Thursday, July 23, 2009

Eating With People - Some Questions

I just saw an interesting discussion about whether you can trust the kashrut of someone who has not kept other Torah commandments. Here are some interesting questions - I don't think there are any easy answers to these.

For the purpose of these questions, "eat in their house" means that you would be confident in going over to their home and eating whatever was served from their kitchen. This means you are confident that (1) they have knowledge of the laws of kashrut, (2) that they observe the laws of kashrut, and (3) that they are not going to purposely feed you something unkosher for nasty reasons.

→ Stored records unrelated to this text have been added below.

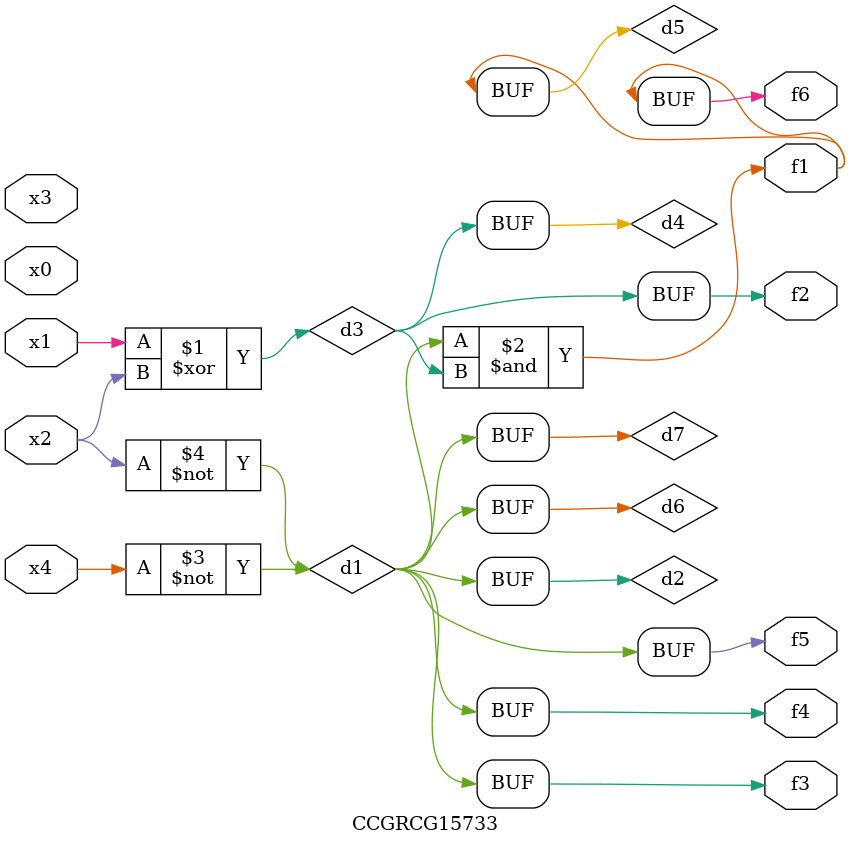
<source format=v>
module CCGRCG15733(
	input x0, x1, x2, x3, x4,
	output f1, f2, f3, f4, f5, f6
);

	wire d1, d2, d3, d4, d5, d6, d7;

	not (d1, x4);
	not (d2, x2);
	xor (d3, x1, x2);
	buf (d4, d3);
	and (d5, d1, d3);
	buf (d6, d1, d2);
	buf (d7, d2);
	assign f1 = d5;
	assign f2 = d4;
	assign f3 = d7;
	assign f4 = d7;
	assign f5 = d7;
	assign f6 = d5;
endmodule

</source>
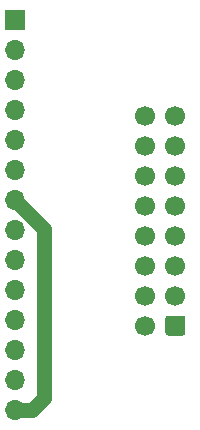
<source format=gbr>
%TF.GenerationSoftware,KiCad,Pcbnew,(5.1.8-0-10_14)*%
%TF.CreationDate,2021-03-30T15:30:47-04:00*%
%TF.ProjectId,TFT,5446542e-6b69-4636-9164-5f7063625858,rev?*%
%TF.SameCoordinates,PX989680PY32730a0*%
%TF.FileFunction,Copper,L1,Top*%
%TF.FilePolarity,Positive*%
%FSLAX46Y46*%
G04 Gerber Fmt 4.6, Leading zero omitted, Abs format (unit mm)*
G04 Created by KiCad (PCBNEW (5.1.8-0-10_14)) date 2021-03-30 15:30:47*
%MOMM*%
%LPD*%
G01*
G04 APERTURE LIST*
%TA.AperFunction,ComponentPad*%
%ADD10C,1.700000*%
%TD*%
%TA.AperFunction,ComponentPad*%
%ADD11O,1.700000X1.700000*%
%TD*%
%TA.AperFunction,ComponentPad*%
%ADD12R,1.700000X1.700000*%
%TD*%
%TA.AperFunction,Conductor*%
%ADD13C,1.250000*%
%TD*%
G04 APERTURE END LIST*
D10*
%TO.P,J2,16*%
%TO.N,T_CS*%
X16760000Y29480000D03*
%TO.P,J2,14*%
%TO.N,SLCK*%
X16760000Y26940000D03*
%TO.P,J2,12*%
%TO.N,MISO*%
X16760000Y24400000D03*
%TO.P,J2,10*%
%TO.N,MOSI*%
X16760000Y21860000D03*
%TO.P,J2,8*%
%TO.N,DC*%
X16760000Y19320000D03*
%TO.P,J2,6*%
%TO.N,RESET*%
X16760000Y16780000D03*
%TO.P,J2,4*%
%TO.N,CS*%
X16760000Y14240000D03*
%TO.P,J2,2*%
%TO.N,VCC*%
X16760000Y11700000D03*
%TO.P,J2,15*%
%TO.N,T_IRQ*%
X19300000Y29480000D03*
%TO.P,J2,13*%
%TO.N,SLCK*%
X19300000Y26940000D03*
%TO.P,J2,11*%
%TO.N,MISO*%
X19300000Y24400000D03*
%TO.P,J2,9*%
%TO.N,MOSI*%
X19300000Y21860000D03*
%TO.P,J2,7*%
%TO.N,Net-(J2-Pad7)*%
X19300000Y19320000D03*
%TO.P,J2,5*%
%TO.N,Net-(J2-Pad5)*%
X19300000Y16780000D03*
%TO.P,J2,3*%
%TO.N,GND*%
X19300000Y14240000D03*
%TO.P,J2,1*%
%TO.N,VCC*%
%TA.AperFunction,ComponentPad*%
G36*
G01*
X20150000Y12300000D02*
X20150000Y11100000D01*
G75*
G02*
X19900000Y10850000I-250000J0D01*
G01*
X18700000Y10850000D01*
G75*
G02*
X18450000Y11100000I0J250000D01*
G01*
X18450000Y12300000D01*
G75*
G02*
X18700000Y12550000I250000J0D01*
G01*
X19900000Y12550000D01*
G75*
G02*
X20150000Y12300000I0J-250000D01*
G01*
G37*
%TD.AperFunction*%
%TD*%
D11*
%TO.P,J1,14*%
%TO.N,VCC*%
X5700000Y4580000D03*
%TO.P,J1,13*%
%TO.N,GND*%
X5700000Y7120000D03*
%TO.P,J1,12*%
%TO.N,CS*%
X5700000Y9660000D03*
%TO.P,J1,11*%
%TO.N,RESET*%
X5700000Y12200000D03*
%TO.P,J1,10*%
%TO.N,DC*%
X5700000Y14740000D03*
%TO.P,J1,9*%
%TO.N,MOSI*%
X5700000Y17280000D03*
%TO.P,J1,8*%
%TO.N,SLCK*%
X5700000Y19820000D03*
%TO.P,J1,7*%
%TO.N,VCC*%
X5700000Y22360000D03*
%TO.P,J1,6*%
%TO.N,MISO*%
X5700000Y24900000D03*
%TO.P,J1,5*%
%TO.N,SLCK*%
X5700000Y27440000D03*
%TO.P,J1,4*%
%TO.N,T_CS*%
X5700000Y29980000D03*
%TO.P,J1,3*%
%TO.N,MOSI*%
X5700000Y32520000D03*
%TO.P,J1,2*%
%TO.N,MISO*%
X5700000Y35060000D03*
D12*
%TO.P,J1,1*%
%TO.N,T_IRQ*%
X5700000Y37600000D03*
%TD*%
D13*
%TO.N,VCC*%
X5700000Y4580000D02*
X7180000Y4580000D01*
X7180000Y4580000D02*
X8200000Y5600000D01*
X8200000Y19860000D02*
X5700000Y22360000D01*
X8200000Y5600000D02*
X8200000Y19860000D01*
%TD*%
M02*

</source>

Would you eat in the house of someone who:

1. Lives an Orthodox lifestyle, but is openly a criminal, such as embezzling money? (Referring to crimes that are not only against secular law but also halacha)

2. Is openly gay, but keeps a kosher home? (We actually know someone who this would apply to.)

3. Does not keep kosher at all, but puts in the effort to learn about what you would require in order to eat there? I have a cousin who bought me new dishes and cookware, and learned the basics of (non-meat) kosher food requirements, so that I could visit her.

4. Is a close friend of yours who used to be religious and became extremely anti-religious? This person would have the knowledge of how to prepare kosher food for you, but would you be able to trust that they wouldn't purposely serve you something not kosher?

5. Lives an Orthodox lifestyle but says nasty things about other groups of Jews non-stop during the meal?

6. Keeps chumras that serve to prevent them from eating at almost anyone else's house, and feels they are "on a higher level" than anyone who doesn't keep these chumras? (chumras=customs not required by Jewish law, that are more strict than the already-extensive laws that we do follow.)

7. Lives an Orthodox lifestyle but didn't have any formal halachic learning, follows most laws because "someone told them to", and therefore may not actually know the details of kashrut?

8. Lives an Orthodox lifestyle but is a bad cook? =-)


Esther said...

FYI, I have not actually been in situations #1, 2, and 4. i have been in all the other ones.

Ezzie said...

Interesting post.

1) No.
2) Hard to imagine facing that one; openly gay in a relationship, no. Gay but not acting on it (to knowledge), possibly yes?
3) Yes, if I think they can pull it off.
4) Depends on if I thought I could trust them to respect my beliefs.
5) Sadly, probably have way too many times.
6) See #5.
7) That's a lot of Orthodox people; if they seemed to have an understanding of what they can/can't do, sure. If not, not.
8) Yes, but I'll offer to make more. :)

Elisheva said...

1. If they cheat in business, what would stop them from deceiving others about how reliable their kashrut is?

2. I haven't been in this situation.

3. E, remember Cub Scout Camp and the ice cream (aka "milkshake")? The non-Jewish people running the camp sincerely wanted to accommodate us.

4. I thought you had a friend who was once observant and gave it up. If such a person is a friend, then you would be able to trust them to not give you non-kosher food since they know it matters to you.

5. I've sat through several Shabbat meals where more lashon hara was served than food by the ba'alat ha-bayit. Since then, even though she's a known "reliable" person in the community, I stopped accepting her invitations.

6. I'm sure I've eaten at people's houses who may not eat in my house since I'm not keeping all these chumrot, but it's sad since I can't return the invitation.

7. It's hard to spend time with religious robots b/c they seem to lack that critical thinking component which is so important in these situations. They may decide that something is not kosher since the ingredients were not purchased at the local kosher store.[Ironically, I know non-observant Jews who also operate under this assumption. With good intentions, they will purchase something from the store that begins with a "U" and I want to turn my nose up at it due to its poor quality.]

8. I can forgive bad cooking because the socializing is seasoning enough.